Ex-Macfarlanes lawyer David Gauke has been promoted to Lord Chancellor and Secretary of State for Justice in Theresa May’s Cabinet reshuffle. He is believed to be the first solicitor to become Lord Chancellor.
Gauke replaces David Lidington, who has in turn been promoted to Cabinet Office minister and chancellor of the Duchy of Lancaster.
While – at least until recently – Lord Chancellors have traditionally been barristers, Gauke is a qualified solicitor. He studied at College of Law Chester and trained at Richards Butler (now Reed Smith), before working at Macfarlanes. He was elected MP for South West Hertfordshire in 2005 and moves from his current role as Secretary of State for Work and Pensions.
In having a legal qualification of any kind, Gauke differs from his four immediate predecessors in the Justice Department.
Chris Grayling became the first non-lawyer Lord Chancellor for over 400 years when he replaced Kenneth Clarke QC in 2012. He was followed by another three MPs with no legal qualifications in Michael Gove, Liz Truss and David Lidington, who took over from Truss in June last year.
Truss’s time in the department was largely viewed negatively by lawyers, and she came under fire for not more strongly defending judges following attacks on the judiciary by the Daily Mail, Daily Telegraph and Daily Express.
Lidington’s appointment was cautiously welcomed by the profession; however, he has had little time to put his stamp on the role before what is essentially a promotion to deputy Prime Minister. While he has not been given the title of First Secretary of State, he will stand in for Theresa May at Prime Minister’s Questions.
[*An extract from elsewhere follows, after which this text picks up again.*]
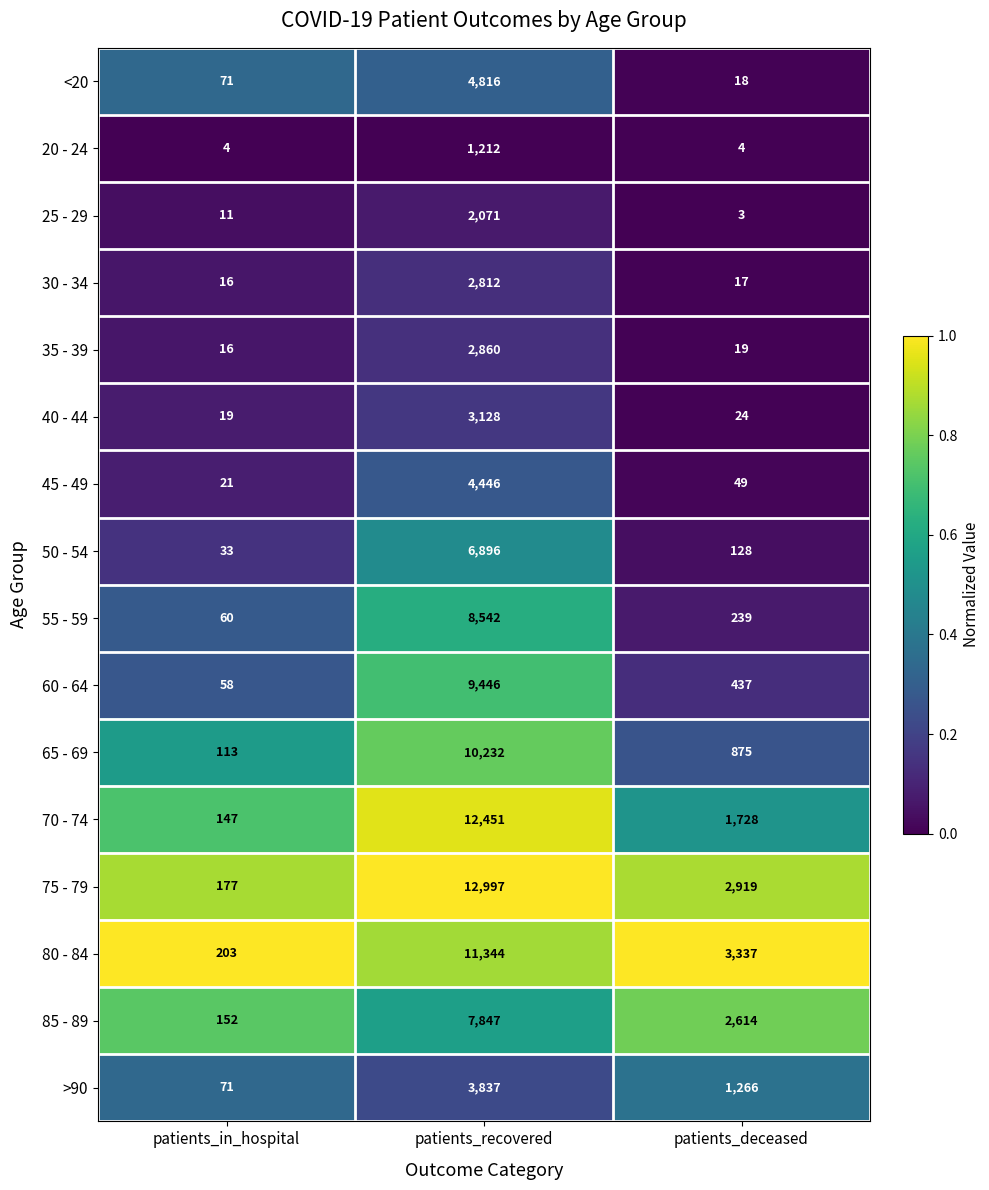

The value of 30 - 34 at patients_deceased is 17. True or false?

True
Gauke is the third Justice Secretary in May’s time as Prime Minister, the fourth since 2015, and the sixth in eight years of Conservative government – a fact that in itself has raised the ire of lawyers.
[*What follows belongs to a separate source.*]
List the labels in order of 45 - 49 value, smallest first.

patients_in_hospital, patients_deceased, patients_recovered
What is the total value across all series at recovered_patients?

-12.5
The justice system has been massively de-prioritised by the last few governments.
No better indication than the regular almost careless turnover of Justice Secretaries: Ken Clarke, Chris Grayling, Liz Truss, Michael Gove, David Liddington all since 2010 and now… who?
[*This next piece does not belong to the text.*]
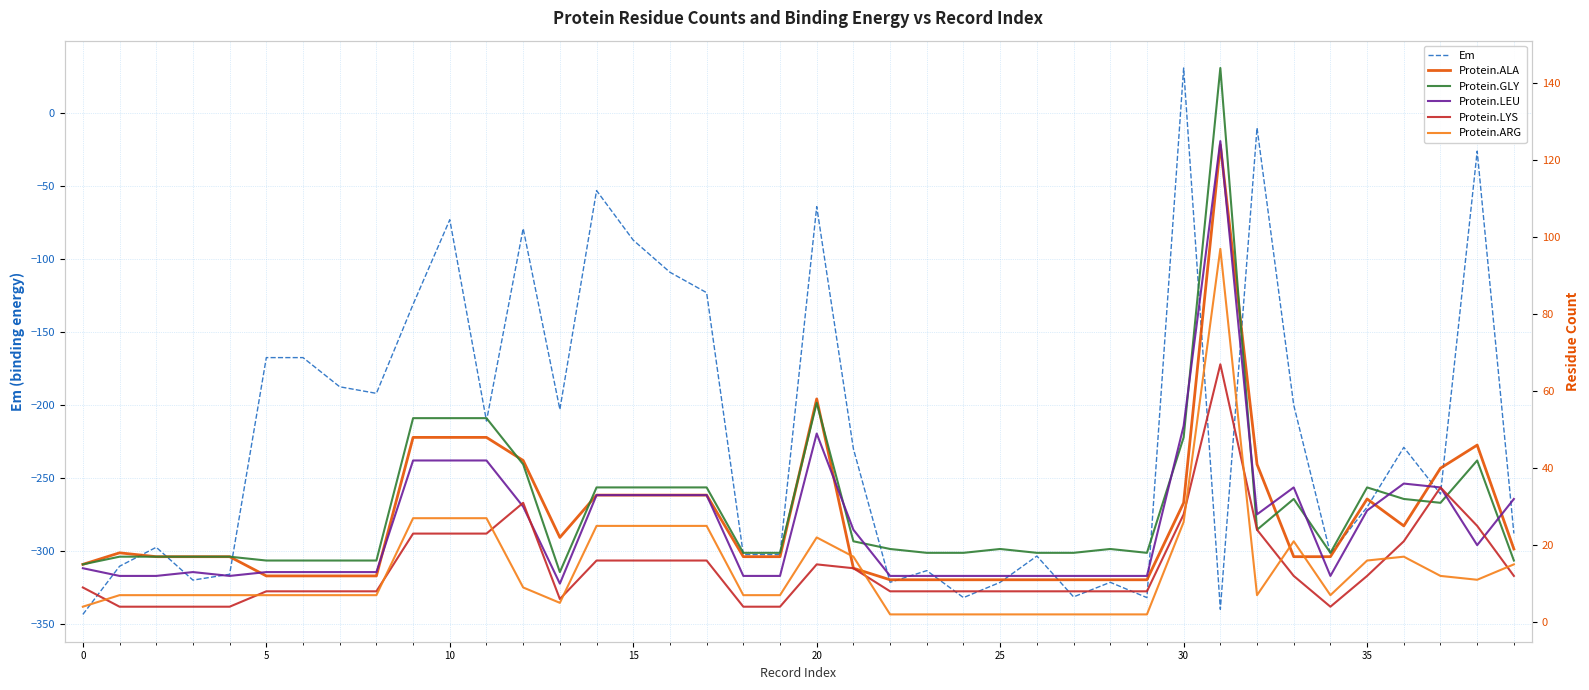

Which category has the lowest value in the Protein.LEU series?

13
— Adam Wagner (@AdamWagner1) January 8, 2018
If this is so, it demonstrates Theresa May’s utter contempt for the justice system. An inconvenient appendage of government, to be shuffled and filled as whim and caprice demand. https://t.co/dRrG95rHrM
— The Secret Barrister (@BarristerSecret) January 8, 2018
— Jack Evans (@jackcevans) January 8, 2018
|Lord Chancellor||Start date||End date||Length of tenure|
|Kenneth Clarke QC||12 May 2010||4 Sep 2012||846 days|
|Chris Grayling||4 Sep 2012||9 May 2015||977 days|
|Michael Gove||9 May 2015||14 July 2016||431 days|
|Liz Truss||14 July 2016||11 June 2017||332 days|
|David Lidington||11 June 2017||8 Jan 2018||211 days|
well this doesn't augur very well – David Gauke our new Justice Minister does not seem to be great fan of Human Rights https://t.co/jwe7cSWbmb
— Daphne Romney QC (@DaphneRomneyQC) January 8, 2018
Congratulations to David Gauke as new LC. It would be so good if he demonstrated asap his commitment to rule of law, protection of judges and true access to Justice. He would find warm support from lawyers but more importantly from those who can no longer enforce their rights.